Mete la marcha atrás, regresa hasta una pista pedregosa y da media vuelta para regresar a Beirut.

He pasado buena parte de la noche en la terraza del hotel, apoyado sobre la balaustrada que da a la avenida, esperando ver aparecer al doctor Jalal. Me siento solo. Intento recomponerme. Necesito la ira de Jalal para amueblar mis lagunas. Pero no hay quien dé con Jalal. Dos veces he llamado a su puerta. No estaba en su habitación. Ni en el bar. Desde mi mirador ocasional vigilo los coches que se detienen junto a la acera, al acecho de su desvencijada silueta. La gente entra y sale del hotel; sus voces me llegan por retazos amplificados antes de disolverse en el rumor de la noche. Una luna creciente engalana el cielo, blanca y cortante como una hoz. Más arriba, collares de estrellas exhiben su esplendor. Hace frío; alrededor de mis suspiros se esparcen hebras de vapor.

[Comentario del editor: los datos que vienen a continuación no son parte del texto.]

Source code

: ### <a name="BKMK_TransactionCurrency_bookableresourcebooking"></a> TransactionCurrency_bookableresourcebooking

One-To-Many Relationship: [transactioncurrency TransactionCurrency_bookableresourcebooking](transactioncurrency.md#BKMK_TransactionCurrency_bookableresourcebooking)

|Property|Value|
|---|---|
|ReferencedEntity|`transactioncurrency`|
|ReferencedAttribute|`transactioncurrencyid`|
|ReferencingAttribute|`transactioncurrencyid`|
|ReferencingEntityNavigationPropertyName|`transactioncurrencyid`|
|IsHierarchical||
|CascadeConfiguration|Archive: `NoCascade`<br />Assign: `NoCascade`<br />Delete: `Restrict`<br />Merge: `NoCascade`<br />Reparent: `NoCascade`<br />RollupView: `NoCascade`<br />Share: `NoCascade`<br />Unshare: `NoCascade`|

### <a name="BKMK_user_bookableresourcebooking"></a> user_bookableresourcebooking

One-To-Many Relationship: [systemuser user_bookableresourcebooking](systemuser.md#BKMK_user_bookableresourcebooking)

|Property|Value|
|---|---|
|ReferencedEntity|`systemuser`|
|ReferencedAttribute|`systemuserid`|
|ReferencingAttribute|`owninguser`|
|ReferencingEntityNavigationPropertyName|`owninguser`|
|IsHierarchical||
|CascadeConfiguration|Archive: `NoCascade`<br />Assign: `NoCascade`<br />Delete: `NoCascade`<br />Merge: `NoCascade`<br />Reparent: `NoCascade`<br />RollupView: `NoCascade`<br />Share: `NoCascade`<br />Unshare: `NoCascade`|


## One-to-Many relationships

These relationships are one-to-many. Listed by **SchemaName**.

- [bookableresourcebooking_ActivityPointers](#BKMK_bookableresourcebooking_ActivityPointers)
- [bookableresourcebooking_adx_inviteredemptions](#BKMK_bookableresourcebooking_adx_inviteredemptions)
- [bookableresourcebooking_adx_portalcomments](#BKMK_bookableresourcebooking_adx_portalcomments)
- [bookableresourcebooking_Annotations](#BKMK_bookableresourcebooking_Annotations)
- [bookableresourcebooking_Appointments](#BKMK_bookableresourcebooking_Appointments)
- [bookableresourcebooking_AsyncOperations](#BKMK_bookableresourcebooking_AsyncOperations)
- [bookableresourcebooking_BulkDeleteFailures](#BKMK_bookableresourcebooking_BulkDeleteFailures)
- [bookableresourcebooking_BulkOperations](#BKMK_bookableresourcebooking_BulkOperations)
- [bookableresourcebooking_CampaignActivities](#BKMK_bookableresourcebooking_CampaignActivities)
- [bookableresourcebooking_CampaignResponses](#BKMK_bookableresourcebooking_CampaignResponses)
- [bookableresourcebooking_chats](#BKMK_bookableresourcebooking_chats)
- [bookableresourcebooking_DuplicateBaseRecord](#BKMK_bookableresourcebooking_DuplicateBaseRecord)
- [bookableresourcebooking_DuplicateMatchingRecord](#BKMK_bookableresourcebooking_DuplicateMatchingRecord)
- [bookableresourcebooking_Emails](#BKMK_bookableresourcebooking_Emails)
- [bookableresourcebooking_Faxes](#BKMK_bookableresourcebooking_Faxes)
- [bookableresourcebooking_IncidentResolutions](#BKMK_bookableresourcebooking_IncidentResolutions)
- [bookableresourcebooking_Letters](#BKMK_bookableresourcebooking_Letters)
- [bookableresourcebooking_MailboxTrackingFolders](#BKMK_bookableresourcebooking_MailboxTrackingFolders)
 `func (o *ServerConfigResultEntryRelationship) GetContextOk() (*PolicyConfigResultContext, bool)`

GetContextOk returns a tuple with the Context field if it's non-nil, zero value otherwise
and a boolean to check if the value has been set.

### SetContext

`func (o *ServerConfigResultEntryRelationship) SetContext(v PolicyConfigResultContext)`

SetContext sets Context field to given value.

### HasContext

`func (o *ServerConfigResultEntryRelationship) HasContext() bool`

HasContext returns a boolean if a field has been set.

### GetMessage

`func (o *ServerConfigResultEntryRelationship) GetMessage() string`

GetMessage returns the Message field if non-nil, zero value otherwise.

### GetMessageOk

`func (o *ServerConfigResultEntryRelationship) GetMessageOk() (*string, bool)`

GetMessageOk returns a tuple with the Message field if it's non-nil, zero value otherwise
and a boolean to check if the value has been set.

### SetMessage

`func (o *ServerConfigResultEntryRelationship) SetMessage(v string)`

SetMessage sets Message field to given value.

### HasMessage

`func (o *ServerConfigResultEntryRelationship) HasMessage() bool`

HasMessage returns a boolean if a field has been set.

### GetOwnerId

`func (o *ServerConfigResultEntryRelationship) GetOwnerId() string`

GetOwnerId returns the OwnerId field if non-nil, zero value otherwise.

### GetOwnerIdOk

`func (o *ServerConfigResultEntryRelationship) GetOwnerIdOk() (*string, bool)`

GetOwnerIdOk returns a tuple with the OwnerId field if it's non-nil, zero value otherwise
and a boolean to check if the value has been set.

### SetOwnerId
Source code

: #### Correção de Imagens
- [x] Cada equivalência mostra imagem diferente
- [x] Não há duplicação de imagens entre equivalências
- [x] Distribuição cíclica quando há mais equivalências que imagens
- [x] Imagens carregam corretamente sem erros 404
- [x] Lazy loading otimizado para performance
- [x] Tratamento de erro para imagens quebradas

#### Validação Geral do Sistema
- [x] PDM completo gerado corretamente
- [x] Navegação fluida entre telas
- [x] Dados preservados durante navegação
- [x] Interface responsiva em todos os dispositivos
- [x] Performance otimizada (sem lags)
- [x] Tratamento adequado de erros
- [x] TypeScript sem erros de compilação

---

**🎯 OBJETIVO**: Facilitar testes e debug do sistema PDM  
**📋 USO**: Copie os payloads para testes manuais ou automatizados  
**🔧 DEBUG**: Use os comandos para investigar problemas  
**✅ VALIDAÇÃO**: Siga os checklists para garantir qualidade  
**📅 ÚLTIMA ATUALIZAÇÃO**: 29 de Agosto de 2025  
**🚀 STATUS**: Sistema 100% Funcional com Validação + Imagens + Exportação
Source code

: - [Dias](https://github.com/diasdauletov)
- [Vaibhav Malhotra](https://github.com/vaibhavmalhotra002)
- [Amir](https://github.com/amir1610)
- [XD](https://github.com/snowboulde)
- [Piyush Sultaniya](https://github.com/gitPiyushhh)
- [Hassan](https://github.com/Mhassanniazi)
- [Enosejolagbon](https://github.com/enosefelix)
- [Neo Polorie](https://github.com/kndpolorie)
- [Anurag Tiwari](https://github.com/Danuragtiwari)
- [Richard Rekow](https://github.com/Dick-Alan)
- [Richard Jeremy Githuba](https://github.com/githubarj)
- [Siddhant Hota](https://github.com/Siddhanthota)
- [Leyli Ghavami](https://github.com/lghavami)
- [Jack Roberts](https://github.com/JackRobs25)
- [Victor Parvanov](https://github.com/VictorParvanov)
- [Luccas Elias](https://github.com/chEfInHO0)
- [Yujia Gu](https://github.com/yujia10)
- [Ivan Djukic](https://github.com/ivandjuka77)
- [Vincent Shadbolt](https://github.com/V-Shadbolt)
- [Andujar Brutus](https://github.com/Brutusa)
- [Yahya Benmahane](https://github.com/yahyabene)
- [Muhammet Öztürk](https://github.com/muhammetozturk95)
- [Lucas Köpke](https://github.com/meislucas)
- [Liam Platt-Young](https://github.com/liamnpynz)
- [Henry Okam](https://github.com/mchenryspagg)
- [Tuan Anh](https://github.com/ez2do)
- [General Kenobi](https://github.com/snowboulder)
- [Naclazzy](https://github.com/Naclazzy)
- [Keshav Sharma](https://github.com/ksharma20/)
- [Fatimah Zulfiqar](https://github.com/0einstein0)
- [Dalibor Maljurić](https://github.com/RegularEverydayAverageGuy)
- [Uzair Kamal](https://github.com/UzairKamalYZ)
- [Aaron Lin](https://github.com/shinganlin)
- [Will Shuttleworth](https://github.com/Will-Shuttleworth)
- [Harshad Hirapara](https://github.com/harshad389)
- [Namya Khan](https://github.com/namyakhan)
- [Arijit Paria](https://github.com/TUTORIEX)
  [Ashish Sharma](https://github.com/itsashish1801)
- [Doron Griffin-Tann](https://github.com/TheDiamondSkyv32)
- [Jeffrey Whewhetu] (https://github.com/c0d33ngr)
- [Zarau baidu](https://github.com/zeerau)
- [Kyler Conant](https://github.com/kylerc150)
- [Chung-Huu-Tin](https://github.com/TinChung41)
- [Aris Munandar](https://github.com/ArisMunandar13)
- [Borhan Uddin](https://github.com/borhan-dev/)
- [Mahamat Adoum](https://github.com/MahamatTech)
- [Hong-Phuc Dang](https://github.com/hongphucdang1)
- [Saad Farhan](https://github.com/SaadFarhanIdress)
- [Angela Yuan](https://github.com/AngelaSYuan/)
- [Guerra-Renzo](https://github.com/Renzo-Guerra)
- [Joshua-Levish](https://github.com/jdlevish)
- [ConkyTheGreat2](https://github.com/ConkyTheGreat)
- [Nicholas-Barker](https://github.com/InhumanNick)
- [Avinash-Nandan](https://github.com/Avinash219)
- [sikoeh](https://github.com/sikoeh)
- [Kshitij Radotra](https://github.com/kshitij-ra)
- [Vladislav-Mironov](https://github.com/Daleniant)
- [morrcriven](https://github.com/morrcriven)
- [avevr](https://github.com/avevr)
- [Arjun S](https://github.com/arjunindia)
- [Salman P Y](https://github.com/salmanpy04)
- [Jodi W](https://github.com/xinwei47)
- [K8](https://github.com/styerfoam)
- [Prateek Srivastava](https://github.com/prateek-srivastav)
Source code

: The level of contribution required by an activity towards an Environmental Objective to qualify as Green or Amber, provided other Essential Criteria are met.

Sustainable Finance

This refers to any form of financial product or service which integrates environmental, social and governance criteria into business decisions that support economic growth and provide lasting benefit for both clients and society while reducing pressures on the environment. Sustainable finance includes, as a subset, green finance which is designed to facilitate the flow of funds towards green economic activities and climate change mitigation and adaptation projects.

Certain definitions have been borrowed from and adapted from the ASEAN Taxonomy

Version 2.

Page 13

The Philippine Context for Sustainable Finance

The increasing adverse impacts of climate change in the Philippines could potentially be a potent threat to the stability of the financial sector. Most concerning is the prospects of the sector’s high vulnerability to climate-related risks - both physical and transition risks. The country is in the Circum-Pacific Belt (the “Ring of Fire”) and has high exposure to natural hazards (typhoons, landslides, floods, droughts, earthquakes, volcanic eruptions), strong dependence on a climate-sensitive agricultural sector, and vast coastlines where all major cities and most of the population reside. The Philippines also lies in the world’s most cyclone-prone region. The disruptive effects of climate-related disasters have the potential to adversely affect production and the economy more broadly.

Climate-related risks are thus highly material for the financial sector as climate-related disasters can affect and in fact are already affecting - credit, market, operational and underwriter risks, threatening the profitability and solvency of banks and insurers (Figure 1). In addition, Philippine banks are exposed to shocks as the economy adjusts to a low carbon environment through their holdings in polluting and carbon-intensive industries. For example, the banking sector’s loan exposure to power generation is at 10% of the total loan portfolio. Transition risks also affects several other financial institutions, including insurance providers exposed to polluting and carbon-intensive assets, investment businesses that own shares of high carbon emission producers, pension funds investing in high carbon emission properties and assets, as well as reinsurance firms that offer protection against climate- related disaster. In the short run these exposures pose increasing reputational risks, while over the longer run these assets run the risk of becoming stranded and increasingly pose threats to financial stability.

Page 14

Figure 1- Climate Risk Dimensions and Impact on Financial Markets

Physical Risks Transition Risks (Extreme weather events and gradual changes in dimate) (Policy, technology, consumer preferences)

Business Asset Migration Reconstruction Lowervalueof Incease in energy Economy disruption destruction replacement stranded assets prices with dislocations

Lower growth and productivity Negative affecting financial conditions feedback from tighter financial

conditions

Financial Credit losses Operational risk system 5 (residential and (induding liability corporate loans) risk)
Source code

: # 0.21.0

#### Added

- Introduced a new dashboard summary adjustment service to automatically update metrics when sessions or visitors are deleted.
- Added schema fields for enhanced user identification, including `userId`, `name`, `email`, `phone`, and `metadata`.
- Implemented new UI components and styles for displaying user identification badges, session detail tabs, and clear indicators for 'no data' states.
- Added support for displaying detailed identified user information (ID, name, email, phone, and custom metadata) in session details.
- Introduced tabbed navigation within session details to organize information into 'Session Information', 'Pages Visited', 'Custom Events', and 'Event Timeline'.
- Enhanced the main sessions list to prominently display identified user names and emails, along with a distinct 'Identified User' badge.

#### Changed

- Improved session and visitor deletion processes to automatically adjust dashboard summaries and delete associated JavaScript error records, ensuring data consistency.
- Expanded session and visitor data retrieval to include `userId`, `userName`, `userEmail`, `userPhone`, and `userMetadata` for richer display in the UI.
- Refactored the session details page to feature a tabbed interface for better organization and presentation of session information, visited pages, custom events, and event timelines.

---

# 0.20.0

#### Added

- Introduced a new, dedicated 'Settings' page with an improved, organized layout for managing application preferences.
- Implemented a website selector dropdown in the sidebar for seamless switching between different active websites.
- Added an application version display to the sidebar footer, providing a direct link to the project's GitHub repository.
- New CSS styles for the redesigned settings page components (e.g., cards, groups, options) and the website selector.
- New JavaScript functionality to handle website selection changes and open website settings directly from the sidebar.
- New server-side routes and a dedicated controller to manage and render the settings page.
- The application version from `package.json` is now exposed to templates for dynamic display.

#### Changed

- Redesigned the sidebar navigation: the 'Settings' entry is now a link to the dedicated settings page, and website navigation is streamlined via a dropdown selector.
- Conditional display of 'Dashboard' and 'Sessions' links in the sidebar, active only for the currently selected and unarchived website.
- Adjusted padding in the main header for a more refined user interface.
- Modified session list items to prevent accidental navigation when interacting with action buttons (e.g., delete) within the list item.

Arrebujado en mi cazadora, soplo en mis puños entumecidos, con los ojos abiertos y la cabeza encogida. Llevo un buen rato sin pensar en nada. La toxina que me ronda la mente, desde que oyó la palabra «virus», sólo espera una señal por mi parte para envalentonarse. No quiero darle la menor oportunidad de desconcertarme. Esa toxina es el Maligno. Es la trampa en mi camino. Es mi sumisión, mi pérdida; he jurado ante mis santos y mis antepasados que no volveré a arrodillarme. Así pues, miro; miro la calle repleta de noctámbulos, los coches que pasan, las luces de neón jugueteando en el frontón de las fachadas, las tiendas asediadas por los clientes; miro, con los ojos más abiertos que interrogaciones, con los ojos suplantando a la cabeza. ¡Y miro esta ciudad, tan experta en incitaciones! Hace muy poco, un inmenso sudario cubría hasta sus últimos recovecos, confiscándole sus luces y sus ecos, convirtiendo sus excesos de antaño en una miserable sensación de vacío, hecha de frialdad y de perplejidad, de grave fracaso y de incertidumbre… ¿Habrá olvidado su martirio hasta el punto de no acompañar en el sentimiento a sus allegados? ¡Incorregible Beirut! A pesar del espectro de la guerra civil que gravita sobre sus festejos, hace como si la cosa no fuera con ella. ¿Adónde irá tan deprisa esa gente que se agita por las aceras como cucarachas por las regueras? ¿Qué anhelo les devolvería el sueño? ¿Qué amanecer la reconciliaría con su porvenir?… No, no acabaré como ellos. No quiero para nada parecerme a ellos.

Las dos de la mañana.

Ya no queda nadie en la calle. Las tiendas han bajado sus cierres metálicos, y los últimos fantasmas se han desvanecido. Jalal no vendrá. ¿Acaso lo necesito?